L'armée ougandaise a déclaré avoir envoyé des troupes à Bunia. Ce déploiement survient alors que le M23, allié aux troupes rwandaises, s'est emparé des villes de Bukavu et Goma.
La ville de Bunia, non loin du lac Albert et de l'Ouganda, dans la province de l'Ituri est régulièrement le théâtre d'attaques de groupes armés, notamment du M23 et des rebelles ougandais des Forces démocratiques alliées (ADF).
Dieudonné Lossadhekana, président de la société civile de l'Ituri, estime que c'est depuis ce 17 février que ces renforts ougandais ont été vus par les populations de l'Ituri. Depuis leur arrivée, selon lui, ces militaires participent à des réunions de coordination dans le cadre des opérations conjointes shujaa (menée par l'armée ougandaise et congolaise) qui ont pour mission de traquer les ADF et leurs supplétifs dans la région.

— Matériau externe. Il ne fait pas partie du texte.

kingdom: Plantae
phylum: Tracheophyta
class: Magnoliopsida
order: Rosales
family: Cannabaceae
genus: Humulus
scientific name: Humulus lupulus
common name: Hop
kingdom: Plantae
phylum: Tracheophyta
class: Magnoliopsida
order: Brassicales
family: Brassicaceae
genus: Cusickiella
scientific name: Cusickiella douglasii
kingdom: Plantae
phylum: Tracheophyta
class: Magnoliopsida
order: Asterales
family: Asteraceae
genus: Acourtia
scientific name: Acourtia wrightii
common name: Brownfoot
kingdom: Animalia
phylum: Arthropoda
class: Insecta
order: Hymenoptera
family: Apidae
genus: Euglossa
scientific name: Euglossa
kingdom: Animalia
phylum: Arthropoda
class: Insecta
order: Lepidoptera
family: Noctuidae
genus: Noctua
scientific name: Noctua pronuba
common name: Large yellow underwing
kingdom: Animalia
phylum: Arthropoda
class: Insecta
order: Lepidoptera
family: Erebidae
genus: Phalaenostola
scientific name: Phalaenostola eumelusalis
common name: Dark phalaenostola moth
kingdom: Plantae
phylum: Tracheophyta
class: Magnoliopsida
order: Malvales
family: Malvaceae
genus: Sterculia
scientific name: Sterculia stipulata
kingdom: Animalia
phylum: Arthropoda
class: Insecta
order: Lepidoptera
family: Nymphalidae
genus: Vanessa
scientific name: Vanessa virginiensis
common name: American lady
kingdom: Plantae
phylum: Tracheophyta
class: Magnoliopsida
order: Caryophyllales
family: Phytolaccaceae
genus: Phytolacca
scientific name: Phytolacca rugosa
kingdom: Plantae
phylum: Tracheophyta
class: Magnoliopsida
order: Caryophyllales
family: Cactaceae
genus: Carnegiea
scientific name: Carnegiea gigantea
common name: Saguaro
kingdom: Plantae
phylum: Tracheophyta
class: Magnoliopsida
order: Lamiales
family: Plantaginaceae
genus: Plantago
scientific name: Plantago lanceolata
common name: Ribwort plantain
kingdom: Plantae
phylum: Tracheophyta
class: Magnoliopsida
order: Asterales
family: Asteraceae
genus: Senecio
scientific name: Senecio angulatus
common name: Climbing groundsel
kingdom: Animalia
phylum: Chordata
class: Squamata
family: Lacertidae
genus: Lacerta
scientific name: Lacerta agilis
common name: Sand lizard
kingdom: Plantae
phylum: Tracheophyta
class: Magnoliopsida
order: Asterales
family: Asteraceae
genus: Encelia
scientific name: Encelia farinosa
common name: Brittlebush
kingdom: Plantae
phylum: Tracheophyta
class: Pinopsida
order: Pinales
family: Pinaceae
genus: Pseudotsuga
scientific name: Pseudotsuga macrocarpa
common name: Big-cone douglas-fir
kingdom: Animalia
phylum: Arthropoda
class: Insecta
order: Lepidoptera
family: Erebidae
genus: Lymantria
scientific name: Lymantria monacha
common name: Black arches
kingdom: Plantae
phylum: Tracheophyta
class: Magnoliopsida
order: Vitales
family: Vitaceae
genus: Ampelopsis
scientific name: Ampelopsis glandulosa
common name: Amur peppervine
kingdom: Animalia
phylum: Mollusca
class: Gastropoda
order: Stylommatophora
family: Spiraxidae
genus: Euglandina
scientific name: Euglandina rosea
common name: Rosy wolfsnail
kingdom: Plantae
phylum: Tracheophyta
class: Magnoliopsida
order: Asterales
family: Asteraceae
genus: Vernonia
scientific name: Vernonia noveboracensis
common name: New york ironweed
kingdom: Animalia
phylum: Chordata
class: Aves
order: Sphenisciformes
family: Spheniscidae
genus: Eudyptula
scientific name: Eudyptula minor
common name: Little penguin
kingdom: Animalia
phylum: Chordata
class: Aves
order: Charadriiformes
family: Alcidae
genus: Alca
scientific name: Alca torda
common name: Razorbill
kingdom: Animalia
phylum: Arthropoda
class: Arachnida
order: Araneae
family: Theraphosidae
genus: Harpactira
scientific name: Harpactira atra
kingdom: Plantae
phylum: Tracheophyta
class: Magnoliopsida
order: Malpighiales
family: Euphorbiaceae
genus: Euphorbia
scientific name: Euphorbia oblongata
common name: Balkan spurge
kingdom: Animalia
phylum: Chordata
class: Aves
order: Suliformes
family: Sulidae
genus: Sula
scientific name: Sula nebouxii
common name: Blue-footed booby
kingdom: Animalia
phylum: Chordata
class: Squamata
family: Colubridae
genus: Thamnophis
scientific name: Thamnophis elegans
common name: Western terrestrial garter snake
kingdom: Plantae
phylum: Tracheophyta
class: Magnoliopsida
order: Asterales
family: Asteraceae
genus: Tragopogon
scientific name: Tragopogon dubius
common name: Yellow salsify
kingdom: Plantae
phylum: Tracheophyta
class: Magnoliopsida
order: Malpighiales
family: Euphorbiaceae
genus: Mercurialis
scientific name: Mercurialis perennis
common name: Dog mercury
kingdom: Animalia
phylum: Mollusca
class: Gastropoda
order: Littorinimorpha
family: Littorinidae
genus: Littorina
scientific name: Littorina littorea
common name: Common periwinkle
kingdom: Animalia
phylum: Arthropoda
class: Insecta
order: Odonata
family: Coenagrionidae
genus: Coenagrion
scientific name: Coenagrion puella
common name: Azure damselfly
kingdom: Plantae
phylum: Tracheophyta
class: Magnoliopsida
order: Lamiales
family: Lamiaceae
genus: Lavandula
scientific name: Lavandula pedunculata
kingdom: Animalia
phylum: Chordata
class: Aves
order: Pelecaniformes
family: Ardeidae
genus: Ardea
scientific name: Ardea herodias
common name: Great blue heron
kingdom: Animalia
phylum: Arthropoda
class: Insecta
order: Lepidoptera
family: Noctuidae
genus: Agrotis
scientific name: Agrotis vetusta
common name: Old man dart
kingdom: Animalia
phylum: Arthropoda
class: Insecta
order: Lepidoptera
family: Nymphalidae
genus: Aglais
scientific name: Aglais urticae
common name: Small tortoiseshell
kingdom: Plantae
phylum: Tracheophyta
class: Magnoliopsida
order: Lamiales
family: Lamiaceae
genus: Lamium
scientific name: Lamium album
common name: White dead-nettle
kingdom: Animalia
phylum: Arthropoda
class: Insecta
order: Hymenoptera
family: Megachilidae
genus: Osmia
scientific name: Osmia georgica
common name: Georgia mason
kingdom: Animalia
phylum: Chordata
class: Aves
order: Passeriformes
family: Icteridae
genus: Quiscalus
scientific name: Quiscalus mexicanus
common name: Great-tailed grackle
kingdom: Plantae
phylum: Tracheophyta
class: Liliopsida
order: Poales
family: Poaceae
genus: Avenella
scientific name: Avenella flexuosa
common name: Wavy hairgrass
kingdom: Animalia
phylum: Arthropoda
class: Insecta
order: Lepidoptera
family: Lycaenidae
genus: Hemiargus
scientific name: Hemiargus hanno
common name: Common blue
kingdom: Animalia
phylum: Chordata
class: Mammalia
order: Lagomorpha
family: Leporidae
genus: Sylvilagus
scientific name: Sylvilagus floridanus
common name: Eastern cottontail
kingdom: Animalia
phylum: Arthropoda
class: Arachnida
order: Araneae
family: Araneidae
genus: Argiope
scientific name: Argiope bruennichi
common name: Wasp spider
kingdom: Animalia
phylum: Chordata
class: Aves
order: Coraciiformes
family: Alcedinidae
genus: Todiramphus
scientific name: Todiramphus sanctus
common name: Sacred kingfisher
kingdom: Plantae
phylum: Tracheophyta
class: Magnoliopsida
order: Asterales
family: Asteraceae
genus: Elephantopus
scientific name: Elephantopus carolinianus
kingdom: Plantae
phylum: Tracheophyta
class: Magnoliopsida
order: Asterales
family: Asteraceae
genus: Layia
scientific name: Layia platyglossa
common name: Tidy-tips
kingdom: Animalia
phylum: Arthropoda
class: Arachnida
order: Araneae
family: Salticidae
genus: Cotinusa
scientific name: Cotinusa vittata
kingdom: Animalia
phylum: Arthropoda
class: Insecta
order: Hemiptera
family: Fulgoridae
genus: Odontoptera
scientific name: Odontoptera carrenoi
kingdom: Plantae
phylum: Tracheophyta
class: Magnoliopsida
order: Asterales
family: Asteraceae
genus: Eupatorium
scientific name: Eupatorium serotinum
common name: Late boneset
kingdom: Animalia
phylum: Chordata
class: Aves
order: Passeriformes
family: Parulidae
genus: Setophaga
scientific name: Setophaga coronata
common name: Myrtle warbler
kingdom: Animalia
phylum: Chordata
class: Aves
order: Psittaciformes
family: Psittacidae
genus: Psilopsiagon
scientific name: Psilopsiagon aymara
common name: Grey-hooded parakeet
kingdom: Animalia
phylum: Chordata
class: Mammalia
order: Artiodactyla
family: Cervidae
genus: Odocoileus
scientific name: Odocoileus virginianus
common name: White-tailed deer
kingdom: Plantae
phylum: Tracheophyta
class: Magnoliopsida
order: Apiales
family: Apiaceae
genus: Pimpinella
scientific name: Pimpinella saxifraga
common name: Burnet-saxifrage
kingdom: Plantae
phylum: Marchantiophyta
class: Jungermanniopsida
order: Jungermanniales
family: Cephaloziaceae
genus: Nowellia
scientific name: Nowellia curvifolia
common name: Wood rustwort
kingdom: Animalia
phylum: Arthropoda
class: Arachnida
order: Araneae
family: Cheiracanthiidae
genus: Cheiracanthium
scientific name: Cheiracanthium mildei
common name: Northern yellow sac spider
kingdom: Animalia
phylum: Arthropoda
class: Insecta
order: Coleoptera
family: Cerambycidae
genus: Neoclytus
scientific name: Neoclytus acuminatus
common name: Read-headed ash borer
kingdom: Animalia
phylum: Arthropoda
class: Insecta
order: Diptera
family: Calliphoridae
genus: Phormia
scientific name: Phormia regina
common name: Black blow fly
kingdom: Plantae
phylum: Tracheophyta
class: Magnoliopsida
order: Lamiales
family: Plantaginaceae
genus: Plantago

Cependant, il souligne que la peur s'est installée au sein des populations avec l'arrivée de ces renforts à Bunia.
"Ce qui a fait peur (à la population, ndlr) c'est la présence de plusieurs militaires à la fois avec plusieurs engins dans la ville de Bunia. Tous nous savons que l'UPDF est dans une mission pour traquer les ADF et dans le cadre de cette mission, ils ne pouvaient pas se retrouver à Bunia. Les UPDF sont en opération de traque des ADF depuis 2021 et ils sont précisément localisés au sud du territoire d' Irumu et la province du nord Kivu. A ce jour, ils sont toujours présents et malgré leur présence les ADF continuent à piller."
Quel rôle va jouer l'Ouganda dans la crise actuelle ?
Selon des sources militaires, des milliers de soldatsougandais sont déployés en Ituri dans le cadre de l'opération shujaa.
Cependant, il y a lieu de s'interroger sur l'accord qui lie Kinshasa à Kampala dans le cadre de cette opération conjointe. Pour le professeur Kristof Titeca qui enseigne à l'université d'Anvers en Belgique, les circonstances de l'accord entre la RDC et l'Ouganda ne sont pas très claires. Et la position de Kampala dans la crise actuelle reste ambiguë.
Il est possible que Kinshasa ne puisse pas refuser cet accord et qu'il y ait une sorte de pression pour que l'Ouganda puisse opérer dans la région, estime le professeur Kristof Titeca qui rappelle que pour l'instant les FARDC et le gouvernement congolais sont très faibles.
" D'un côté, Kampala collabore avec Kinshasa, ils mènent des opérations militaires, l'opération shujaa contre les ADF. De l'autre côté, Kampala a joué un rôle qui est plutôt ambigu vis-à vis du M23. Les différents rapports des Nations Unies ont montré que Kampala a donné une sorte de support passif vis-à vis du M23/AFC et ses alliés. Avec les évènements récents, il reste à voir comment ça va évoluer pour Kampala. Il y a le chef de l'armée ougandaise Muhoozi qui est très explicite en faveur du M23."
La même partition qu'en 1996-1997 ?
Il ne faut pas négliger les intérêts économiques de l'Ouganda dans la région, rappelle Kristof Titeca. Cependant, face aux récents évènements dans la région, tout reste incertain quant à l'évolution de l'Ouganda.
"La situation est assez inquiétante, on semble retournés dans un scénario qui est en fait presque une répétition du contexte de 1998 dans lequel il y avait les Kivus pour le Rwanda et l'Ituri pour l'Ouganda. C'est aussi assez remarquable que l'Ouganda a envoyé des renforts directement après que le M23 et le Rwanda aient pris Goma et Bukavu. Donc c'est un signal de Kampala disant ceci c'est notre territoire, c'est notre zone d'influence, ce n'est pas à vous Kigali", explique Kristok Titeca.
L'Ouganda a été accusé par des experts de travailler aussi contre les intérêts de la RDC en soutenant le M23, lui permettant d'utiliser le territoire ougandais comme voie d'approvisionnement - des accusations que le pays a fermement rejetées.